# Your objective:
In the text on the Democratic nomination odds, what chance does FiveThirtyEight give that the nomination will be decided on a second ballot?

# Text provided:
━━━━━━

Now that Biden has secured his first primary victory in convincing fashion, FiveThirtyEight provides the following odds: there’s a 27 percent chance that Bernie Sanders will win the nomination outright, a 14 percent chance that Biden will do so, and a 59 percent chance that the nomination will be decided on a second ballot. They give Michael Bloomberg 0.5 percent chance of winning the nomination, and no one else has any odds at all.

These numbers will probably change a lot after we get the results from Super Tuesday, but it will be surprising if the brokered convention doesn’t remain they most likely outcome.

If you’re a supporter of Bernie Sanders, this should make you nervous. He has one huge thing going for him, which is that he’s favored to arrive in Milwaukee with the most delegates. That would give him a good starting position and a powerful argument in his favor. At the moment, Biden actually leads in the popular vote, although it’s uncertain if he can maintain that lead. If Sanders can claim the most votes and the most delegates, he will have a fighting chance. If he has won the most states, his case will be stronger still.

━━━━━━

# Information:
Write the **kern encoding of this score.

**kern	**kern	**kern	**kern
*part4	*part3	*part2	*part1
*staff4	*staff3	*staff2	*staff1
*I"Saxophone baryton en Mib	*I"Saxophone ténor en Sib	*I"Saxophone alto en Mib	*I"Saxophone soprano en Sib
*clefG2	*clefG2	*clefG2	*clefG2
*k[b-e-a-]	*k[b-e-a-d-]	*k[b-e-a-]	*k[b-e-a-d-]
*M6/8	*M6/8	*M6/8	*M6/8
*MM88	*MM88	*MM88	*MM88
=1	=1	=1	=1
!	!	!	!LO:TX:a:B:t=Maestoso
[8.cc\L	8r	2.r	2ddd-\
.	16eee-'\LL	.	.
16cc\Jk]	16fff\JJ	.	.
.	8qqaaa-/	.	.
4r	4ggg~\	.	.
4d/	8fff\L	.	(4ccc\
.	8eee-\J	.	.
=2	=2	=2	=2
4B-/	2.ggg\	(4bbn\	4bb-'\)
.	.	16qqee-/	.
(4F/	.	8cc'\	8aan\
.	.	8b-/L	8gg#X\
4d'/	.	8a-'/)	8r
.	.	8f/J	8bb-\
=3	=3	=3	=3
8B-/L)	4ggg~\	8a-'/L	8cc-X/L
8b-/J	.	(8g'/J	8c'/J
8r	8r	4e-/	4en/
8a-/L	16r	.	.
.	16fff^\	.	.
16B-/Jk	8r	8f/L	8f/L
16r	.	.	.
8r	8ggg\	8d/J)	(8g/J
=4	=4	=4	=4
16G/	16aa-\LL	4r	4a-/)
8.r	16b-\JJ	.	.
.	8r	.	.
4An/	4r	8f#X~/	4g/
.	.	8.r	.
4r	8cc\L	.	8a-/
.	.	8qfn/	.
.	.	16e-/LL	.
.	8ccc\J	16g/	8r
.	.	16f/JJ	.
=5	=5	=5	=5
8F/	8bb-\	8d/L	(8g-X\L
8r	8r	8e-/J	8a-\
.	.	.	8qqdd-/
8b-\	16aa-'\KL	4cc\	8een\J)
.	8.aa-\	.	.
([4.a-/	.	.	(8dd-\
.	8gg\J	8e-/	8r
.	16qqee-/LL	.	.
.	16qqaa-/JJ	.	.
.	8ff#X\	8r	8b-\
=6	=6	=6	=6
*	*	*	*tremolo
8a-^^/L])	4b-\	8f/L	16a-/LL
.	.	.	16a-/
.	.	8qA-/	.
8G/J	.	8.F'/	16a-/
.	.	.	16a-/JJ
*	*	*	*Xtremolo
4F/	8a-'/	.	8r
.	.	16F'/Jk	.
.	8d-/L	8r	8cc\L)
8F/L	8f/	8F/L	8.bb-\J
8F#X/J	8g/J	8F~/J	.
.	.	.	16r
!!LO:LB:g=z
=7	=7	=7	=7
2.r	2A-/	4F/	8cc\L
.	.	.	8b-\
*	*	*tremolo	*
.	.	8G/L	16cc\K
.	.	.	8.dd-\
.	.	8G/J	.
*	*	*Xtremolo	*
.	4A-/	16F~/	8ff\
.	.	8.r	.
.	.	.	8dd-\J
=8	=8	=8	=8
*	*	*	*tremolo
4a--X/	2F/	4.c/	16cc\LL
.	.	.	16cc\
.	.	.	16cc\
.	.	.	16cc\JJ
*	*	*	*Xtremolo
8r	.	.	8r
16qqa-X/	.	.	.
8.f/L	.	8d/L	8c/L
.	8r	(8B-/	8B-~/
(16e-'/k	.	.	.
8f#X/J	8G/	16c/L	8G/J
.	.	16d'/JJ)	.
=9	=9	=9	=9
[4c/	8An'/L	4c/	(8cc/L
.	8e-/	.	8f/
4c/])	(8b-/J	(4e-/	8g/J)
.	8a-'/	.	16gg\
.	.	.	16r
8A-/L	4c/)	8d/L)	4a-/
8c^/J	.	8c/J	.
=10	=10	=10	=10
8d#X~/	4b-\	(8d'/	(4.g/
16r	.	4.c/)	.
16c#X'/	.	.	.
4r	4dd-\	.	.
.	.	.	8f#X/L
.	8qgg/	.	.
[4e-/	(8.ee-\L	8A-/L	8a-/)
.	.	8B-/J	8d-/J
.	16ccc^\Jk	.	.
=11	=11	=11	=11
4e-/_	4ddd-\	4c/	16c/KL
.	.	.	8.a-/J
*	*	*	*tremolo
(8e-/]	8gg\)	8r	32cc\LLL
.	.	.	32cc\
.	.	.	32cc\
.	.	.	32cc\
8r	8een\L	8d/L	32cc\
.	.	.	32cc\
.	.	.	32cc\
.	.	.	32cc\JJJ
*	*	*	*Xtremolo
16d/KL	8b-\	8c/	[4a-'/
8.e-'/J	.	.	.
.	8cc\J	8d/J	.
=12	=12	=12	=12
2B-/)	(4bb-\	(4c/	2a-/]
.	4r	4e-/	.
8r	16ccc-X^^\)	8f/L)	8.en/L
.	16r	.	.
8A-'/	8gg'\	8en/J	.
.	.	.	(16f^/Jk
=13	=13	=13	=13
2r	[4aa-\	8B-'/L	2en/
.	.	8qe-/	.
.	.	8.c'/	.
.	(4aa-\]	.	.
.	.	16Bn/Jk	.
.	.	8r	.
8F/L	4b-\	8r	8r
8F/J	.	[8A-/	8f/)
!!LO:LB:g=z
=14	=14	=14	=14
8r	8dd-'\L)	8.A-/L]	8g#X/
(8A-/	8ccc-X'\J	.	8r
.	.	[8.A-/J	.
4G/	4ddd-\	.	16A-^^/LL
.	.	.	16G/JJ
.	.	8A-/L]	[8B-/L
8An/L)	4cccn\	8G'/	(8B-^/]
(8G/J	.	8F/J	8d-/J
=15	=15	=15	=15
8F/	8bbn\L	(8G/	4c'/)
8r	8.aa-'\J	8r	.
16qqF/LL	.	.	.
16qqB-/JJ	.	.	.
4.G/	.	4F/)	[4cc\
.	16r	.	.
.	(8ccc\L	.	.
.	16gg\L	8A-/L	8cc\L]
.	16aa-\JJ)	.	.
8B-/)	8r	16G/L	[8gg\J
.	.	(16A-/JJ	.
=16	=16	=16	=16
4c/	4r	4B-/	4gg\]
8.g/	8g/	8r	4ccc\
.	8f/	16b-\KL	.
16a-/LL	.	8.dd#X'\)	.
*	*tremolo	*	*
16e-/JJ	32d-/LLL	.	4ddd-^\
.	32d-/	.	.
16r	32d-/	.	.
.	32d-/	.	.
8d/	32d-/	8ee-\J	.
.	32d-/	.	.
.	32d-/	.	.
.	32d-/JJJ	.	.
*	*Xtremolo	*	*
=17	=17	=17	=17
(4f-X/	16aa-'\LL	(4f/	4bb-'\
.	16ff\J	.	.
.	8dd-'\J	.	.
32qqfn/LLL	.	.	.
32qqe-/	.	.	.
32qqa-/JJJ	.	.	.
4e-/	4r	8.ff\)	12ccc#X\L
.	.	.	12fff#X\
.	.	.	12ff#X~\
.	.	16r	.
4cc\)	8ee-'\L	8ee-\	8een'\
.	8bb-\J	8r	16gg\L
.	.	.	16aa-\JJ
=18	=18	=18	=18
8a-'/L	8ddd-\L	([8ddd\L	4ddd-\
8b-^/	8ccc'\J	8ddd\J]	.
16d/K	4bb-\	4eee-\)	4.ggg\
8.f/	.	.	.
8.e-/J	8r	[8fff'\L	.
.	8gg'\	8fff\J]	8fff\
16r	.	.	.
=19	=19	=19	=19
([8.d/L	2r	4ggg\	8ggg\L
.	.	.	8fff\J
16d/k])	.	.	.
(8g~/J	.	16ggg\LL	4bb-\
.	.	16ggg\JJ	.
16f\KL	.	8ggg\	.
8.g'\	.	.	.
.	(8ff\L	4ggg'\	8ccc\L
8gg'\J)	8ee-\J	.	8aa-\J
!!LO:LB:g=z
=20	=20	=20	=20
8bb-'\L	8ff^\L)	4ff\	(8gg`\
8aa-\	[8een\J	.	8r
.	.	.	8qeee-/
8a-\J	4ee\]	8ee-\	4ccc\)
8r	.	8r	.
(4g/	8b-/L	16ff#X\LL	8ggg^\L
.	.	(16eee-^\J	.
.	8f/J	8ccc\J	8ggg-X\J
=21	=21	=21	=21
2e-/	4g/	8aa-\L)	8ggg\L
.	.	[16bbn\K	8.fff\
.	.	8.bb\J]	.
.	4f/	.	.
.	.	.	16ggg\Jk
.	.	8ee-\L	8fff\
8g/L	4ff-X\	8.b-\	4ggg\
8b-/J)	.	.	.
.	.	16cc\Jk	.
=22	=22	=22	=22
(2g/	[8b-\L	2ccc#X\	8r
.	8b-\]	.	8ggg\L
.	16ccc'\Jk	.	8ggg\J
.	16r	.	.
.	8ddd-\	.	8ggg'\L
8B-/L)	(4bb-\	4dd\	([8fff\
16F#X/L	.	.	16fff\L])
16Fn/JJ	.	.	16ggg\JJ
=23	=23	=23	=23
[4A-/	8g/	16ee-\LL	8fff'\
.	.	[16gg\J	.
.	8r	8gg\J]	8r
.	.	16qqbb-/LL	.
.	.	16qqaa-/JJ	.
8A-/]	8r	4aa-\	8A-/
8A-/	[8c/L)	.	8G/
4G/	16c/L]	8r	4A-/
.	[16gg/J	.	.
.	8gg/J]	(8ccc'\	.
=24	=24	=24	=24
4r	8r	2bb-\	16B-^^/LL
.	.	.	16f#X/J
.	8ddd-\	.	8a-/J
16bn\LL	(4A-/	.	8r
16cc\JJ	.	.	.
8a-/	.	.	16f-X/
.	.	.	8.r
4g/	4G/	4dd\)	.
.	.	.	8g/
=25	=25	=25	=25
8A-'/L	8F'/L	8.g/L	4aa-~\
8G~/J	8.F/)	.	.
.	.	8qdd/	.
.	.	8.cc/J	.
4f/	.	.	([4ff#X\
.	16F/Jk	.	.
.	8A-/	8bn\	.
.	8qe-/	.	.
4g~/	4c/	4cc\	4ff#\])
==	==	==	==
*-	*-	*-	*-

━━━━━━

# Task result:
59 percent